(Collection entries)
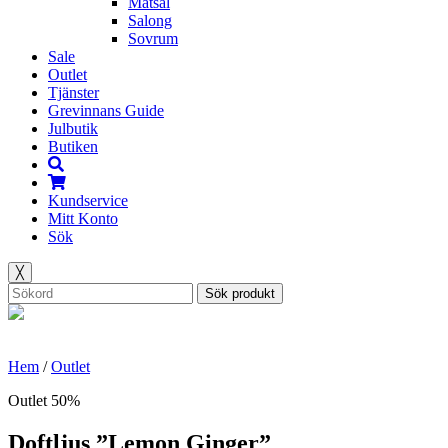
Matsal
Salong
Sovrum
Sale
Outlet
Tjänster
Grevinnans Guide
Julbutik
Butiken
Kundservice
Mitt Konto
Sök
╳
Sök produkt
Hem
/
Outlet
Outlet 50%
Doftljus ”Lemon Ginger”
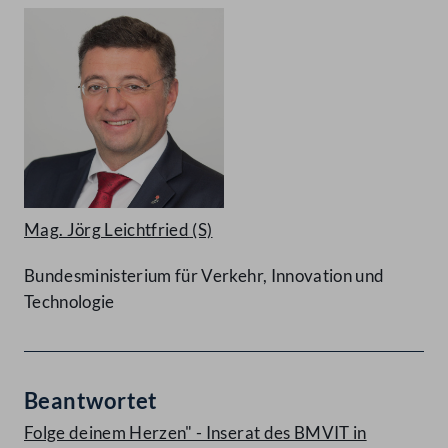
Mag. Jörg Leichtfried
(S)
Bundesministerium für Verkehr, Innovation und
Technologie
Beantwortet
Folge deinem Herzen" - Inserat des BMVIT in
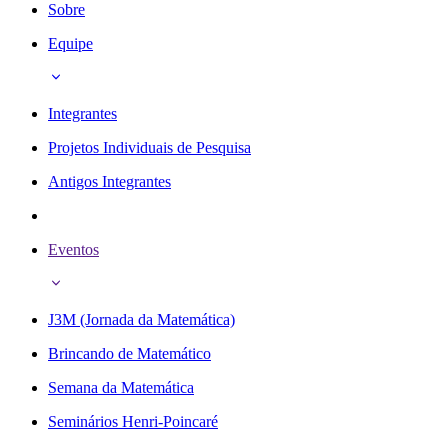
Sobre
Equipe
Integrantes
Projetos Individuais de Pesquisa
Antigos Integrantes
Eventos
J3M (Jornada da Matemática)
Brincando de Matemático
Semana da Matemática
Seminários Henri-Poincaré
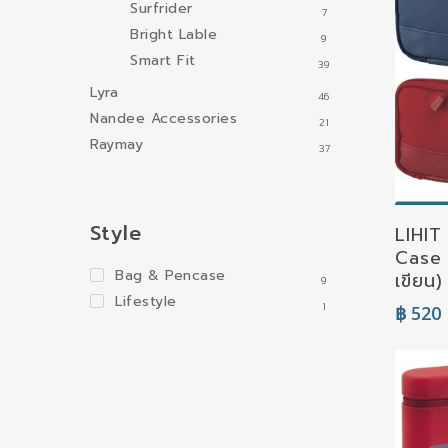
Surfrider
7
Bright Lable
9
Smart Fit
39
Lyra
46
Nandee Accessories
21
Raymay
37
S
Style
LIHIT
Case (
Bag & Pencase
เขียน
9
Lifestyle
1
฿
520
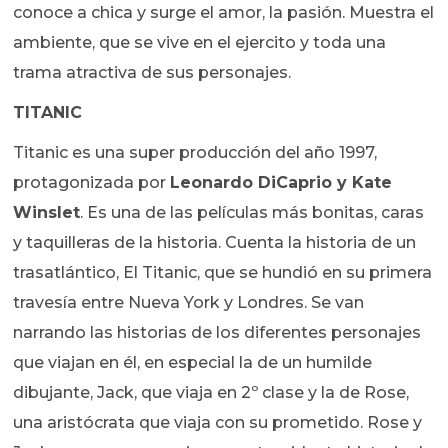
conoce a chica y surge el amor, la pasión. Muestra el
ambiente, que se vive en el ejercito y toda una
trama atractiva de sus personajes.
TITANIC
Titanic es una super producción del año 1997,
protagonizada por
Leonardo DiCaprio y Kate
Winslet
. Es una de las películas más bonitas, caras
y taquilleras de la historia. Cuenta la historia de un
trasatlántico, El Titanic, que se hundió en su primera
travesía entre Nueva York y Londres. Se van
narrando las historias de los diferentes personajes
que viajan en él, en especial la de un humilde
dibujante, Jack, que viaja en 2º clase y la de Rose,
una aristócrata que viaja con su prometido. Rose y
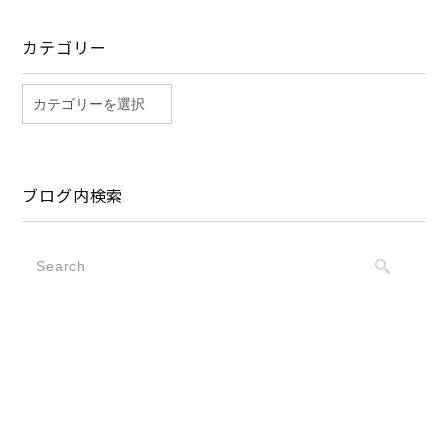
カテゴリー
ブログ内検索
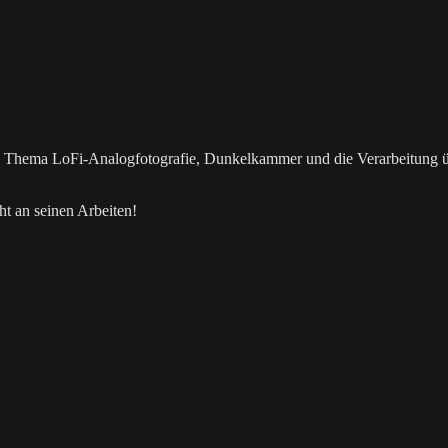
as Thema LoFi-Analogfotografie, Dunkelkammer und die Verarbeitung 
t an seinen Arbeiten!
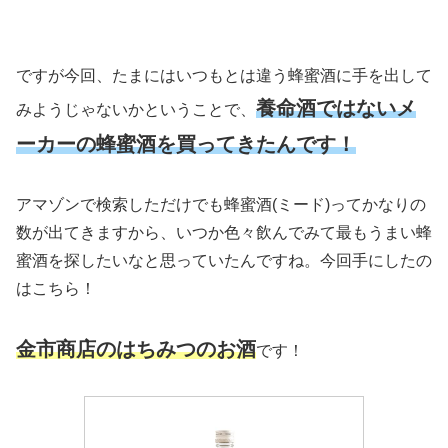
ですが今回、たまにはいつもとは違う蜂蜜酒に手を出して
養命酒ではないメ
みようじゃないかということで、
ーカーの蜂蜜酒を買ってきたんです！
アマゾンで検索しただけでも蜂蜜酒(ミード)ってかなりの
数が出てきますから、いつか色々飲んでみて最もうまい蜂
蜜酒を探したいなと思っていたんですね。今回手にしたの
はこちら！
金市商店のはちみつのお酒
です！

= WHAT IS BEING ASKED =
Render the text read from every item above as a Markdown table with two columns, Row and Line, giving each non-blank line its own numbered row. Leave the pictures out of the answer.

= ANSWER TO THIS PROBLEM =
| Row | Line |
|---|---|
| 1 | Matsal |
| 2 | Salong |
| 3 | Sovrum |
| 4 | Sale |
| 5 | Outlet |
| 6 | Tjänster |
| 7 | Grevinnans Guide |
| 8 | Julbutik |
| 9 | Butiken |
| 10 | Kundservice |
| 11 | Mitt Konto |
| 12 | Sök |
| 13 | ╳ |
| 14 | Sök produkt |
| 15 | Hem |
| 16 | / |
| 17 | Outlet |
| 18 | Outlet 50% |
| 19 | Doftljus ”Lemon Ginger” |
| 20 | Mag. Jörg Leichtfried |
| 21 | (S) |
| 22 | Bundesministerium für Verkehr, Innovation und |
| 23 | Technologie |
| 24 | Beantwortet |
| 25 | Folge deinem Herzen" - Inserat des BMVIT in |
| 26 | Sobre |
| 27 | Equipe |
| 28 | Integrantes |
| 29 | Projetos Individuais de Pesquisa |
| 30 | Antigos Integrantes |
| 31 | Eventos |
| 32 | J3M (Jornada da Matemática) |
| 33 | Brincando de Matemático |
| 34 | Semana da Matemática |
| 35 | Seminários Henri-Poincaré |
| 36 | Surfrider |
| 37 | 7 |
| 38 | Bright Lable |
| 39 | 9 |
| 40 | Smart Fit |
| 41 | 39 |
| 42 | Lyra |
| 43 | 46 |
| 44 | Nandee Accessories |
| 45 | 21 |
| 46 | Raymay |
| 47 | 37 |
| 48 | S |
| 49 | Style |
| 50 | LIHIT |
| 51 | Case ( |
| 52 | Bag & Pencase |
| 53 | เขียน |
| 54 | 9 |
| 55 | Lifestyle |
| 56 | 1 |
| 57 | ฿ |
| 58 | 520 |
| 59 | conoce a chica y surge el amor, la pasión. Muestra el |
| 60 | ambiente, que se vive en el ejercito y toda una |
| 61 | trama atractiva de sus personajes. |
| 62 | TITANIC |
| 63 | Titanic es una super producción del año 1997, |
| 64 | protagonizada por |
| 65 | Leonardo DiCaprio y Kate |
| 66 | Winslet |
| 67 | . Es una de las películas más bonitas, caras |
| 68 | y taquilleras de la historia. Cuenta la historia de un |
| 69 | trasatlántico, El Titanic, que se hundió en su primera |
| 70 | travesía entre Nueva York y Londres. Se van |
| 71 | narrando las historias de los diferentes personajes |
| 72 | que viajan en él, en especial la de un humilde |
| 73 | dibujante, Jack, que viaja en 2º clase y la de Rose, |
| 74 | una aristócrata que viaja con su prometido. Rose y |
| 75 | カテゴリー |
| 76 | ブログ内検索 |
| 77 | as Thema LoFi-Analogfotografie, Dunkelkammer und die Verarbeitung  |
| 78 | t an seinen Arbeiten! |
| 79 | ですが今回、たまにはいつもとは違う蜂蜜酒に手を出して |
| 80 | 養命酒ではないメ |
| 81 | みようじゃないかということで、 |
| 82 | ーカーの蜂蜜酒を買ってきたんです！ |
| 83 | アマゾンで検索しただけでも蜂蜜酒(ミード)ってかなりの |
| 84 | 数が出てきますから、いつか色々飲んでみて最もうまい蜂 |
| 85 | 蜜酒を探したいなと思っていたんですね。今回手にしたの |
| 86 | はこちら！ |
| 87 | 金市商店のはちみつのお酒 |
| 88 | です！ |